NC Cuts the Federal Credit Card
On Tuesday, May 5, 2015, NC elected officials announced that the state has repaid early a debt owed to the federal government for unemployment insurance, a debt to the tune of $2.75 billion. Some leaders and NC businesses applaud the milestone and started their Cinco De Mayo celebrations early but was everyone invited to the party?
Why did NC owe the federal government to start with. . .
During the 2009 economic downturn, many people lost their jobs and were forced to claim unemployment benefits. During times of economic prosperity, NC lawmakers gave tax cuts rather than preparing for times of economic hardship. Accordingly, NC was not prepared to handle this increase in claims and before long the unemployment insurance trust fund, from which the benefits are paid out, was depleted. NC was forced to turn to the federal government for loans to help keep our state’s unemployment system running.
How did the state repay the loan. . .
The repayment was accomplished in two years—a full year ahead of estimates—by way of legislative changes to the unemployment insurance program. These changes cut the maximum amount of time an unemployed individual may claim benefits from 26 weeks down to a sliding scale which could dip down as low as 12 weeks. The changes also reduced the maximum weekly payout allowance from $535 down to $350 a week.
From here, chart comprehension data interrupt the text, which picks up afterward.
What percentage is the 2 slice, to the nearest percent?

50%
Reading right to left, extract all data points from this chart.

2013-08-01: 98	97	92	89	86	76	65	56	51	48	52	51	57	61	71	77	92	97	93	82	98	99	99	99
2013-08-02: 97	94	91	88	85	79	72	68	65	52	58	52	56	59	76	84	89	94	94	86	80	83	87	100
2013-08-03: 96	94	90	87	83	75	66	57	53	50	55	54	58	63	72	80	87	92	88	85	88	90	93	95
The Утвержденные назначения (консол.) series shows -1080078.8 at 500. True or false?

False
The General Assembly has also increased the amount that employers must pay in state unemployment taxes by $21 per employee.
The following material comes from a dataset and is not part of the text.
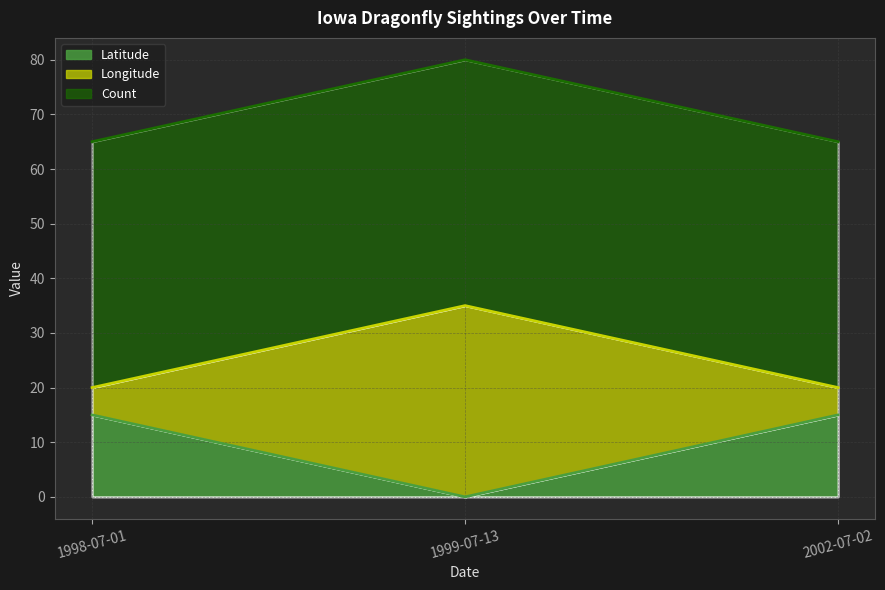

What is the highest value of the Latitude series?

15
Why is this important for businesses. . .
Under federal law, beginning in 2011 the debt triggered an increase in the amount that NC employers would have to pay per employee for federal unemployment taxes. This increase amounted to about $21 per employee for each year that the debt remained unpaid. Now that the federal debt has been repaid in full, employers will no longer have this yearly increase looming over their heads.
There is also a 20% surcharge on state unemployment taxes until the state unemployment reserve fund reaches the $1 billion mark. Freeing up the money that was going to the federal government to repay the debt will now allow the surplus charge-money to go directly to the reserve fund. The goal of $1 billion is expected to be reached sometime next year.
These penalties and surcharges, so far have amounted to about $962 million dollars paid out by NC businesses since 2011.
What does this mean for job-seekers in NC. . .
Well, the answer to that question depends on who you talk to. Conservative leaders and business owners around the state will tell you that these changes and the accelerated debt repayment will ease the tax burden on employers, allowing them to have more cash which translates into job creation around the state. On the flip side, those claiming unemployment benefits will have to deal with the decreased weekly payments and the shorter period of time for which they can claim these benefits.